SATURDAY MAY 25, 2002

TYPE I HYPERSENSITIVITY

This is a joint work with Zvia Agur and Vera Sleitzer (Institute for Medicine and Bio-Mathematics, Tel Aviv, Israel)

Many cancer chemotherapeutic agents cause hypersensitive reactions. Among these, type I, or IgE-mediated, allergy is the most common reaction to anti-tumor drugs. It has been suggested that both tumor remission and patient's toxicity are critically determined by the particular drug administration schedule. In the present chapter we use this information in conjunction with mathematical modeling of hypersensitivity in order to examine the question whether the drug schedule, rather than the drug compound, also may have an effect on the appearance of an allergic reaction symptoms in a patient undergoing chemotherapy. To examine this question we present a Cellular Automata (CA) model of the immune response, and perform computer simulation of cells and molecules involved in hypersensitive (type I) reactions. Simulations of atopic immune response to allergen injection pinpoint the role of Th2 polarization and hyper-production of IgE, in accordance with real-life animal models (human, mice, etc.). These results are in line with experimental evidence of the crucial role played by IL-4 in developing IgE responses, as well as the inhibiting effect of IFN-gamma. Moreover, our results suggest that varying the dosing interval between subsequent injections significantly alters histamine release after the challenge injection. Our results further suggest that in order to avoid allergic reactions to drugs during therapeutic anti-cancer treatments, one should administer growing dosage of drugs in the same way allergen is administered to the patient during immunotherapy.
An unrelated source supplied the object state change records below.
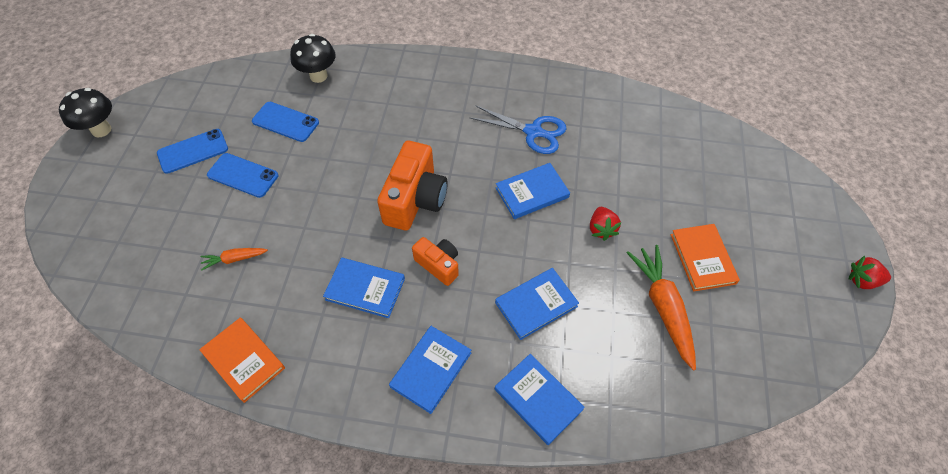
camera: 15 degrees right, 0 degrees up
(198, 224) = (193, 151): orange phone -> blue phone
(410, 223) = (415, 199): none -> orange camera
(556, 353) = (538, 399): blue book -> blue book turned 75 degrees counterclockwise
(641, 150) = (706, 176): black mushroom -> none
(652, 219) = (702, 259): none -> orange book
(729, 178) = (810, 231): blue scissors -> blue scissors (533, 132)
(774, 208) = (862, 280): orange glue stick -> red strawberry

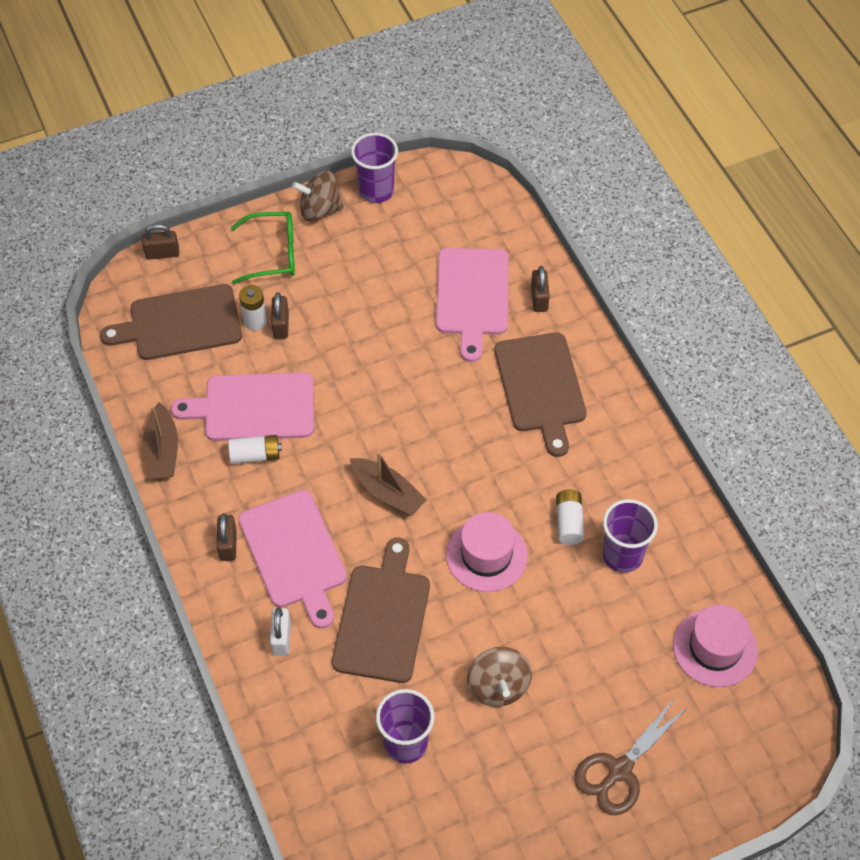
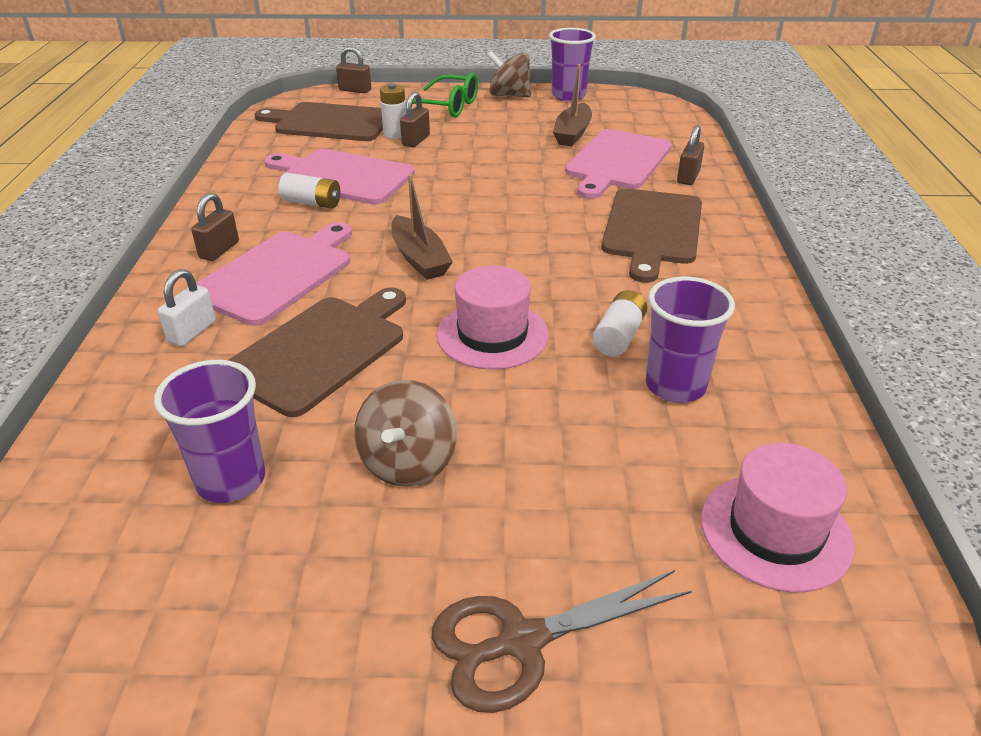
camera: 25 degrees right, 20 degrees down
(163, 450) = (232, 181): brown boat -> brown boat (572, 133)
(294, 554) = (277, 274): pink cutting board -> pink cutting board turned 150 degrees counterclockwise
The interval between cycles should be either very short -- if the drug dose is low, or very long -- if the drug dosage is high. The effect of the rate of slow drug release on the emergence of allergic reaction remains to be further explored.

F Castiglione, V. Sleitser and Z. Agur. Analyzing hypersensitivity to chemotherapy in a Cellular Automata model of the immune system, in Cancer Modeling and Simulation, Preziosi L. (ed.), Chapman & Hall/CRC Press (UK), London, June 26,2003, pp 333-365.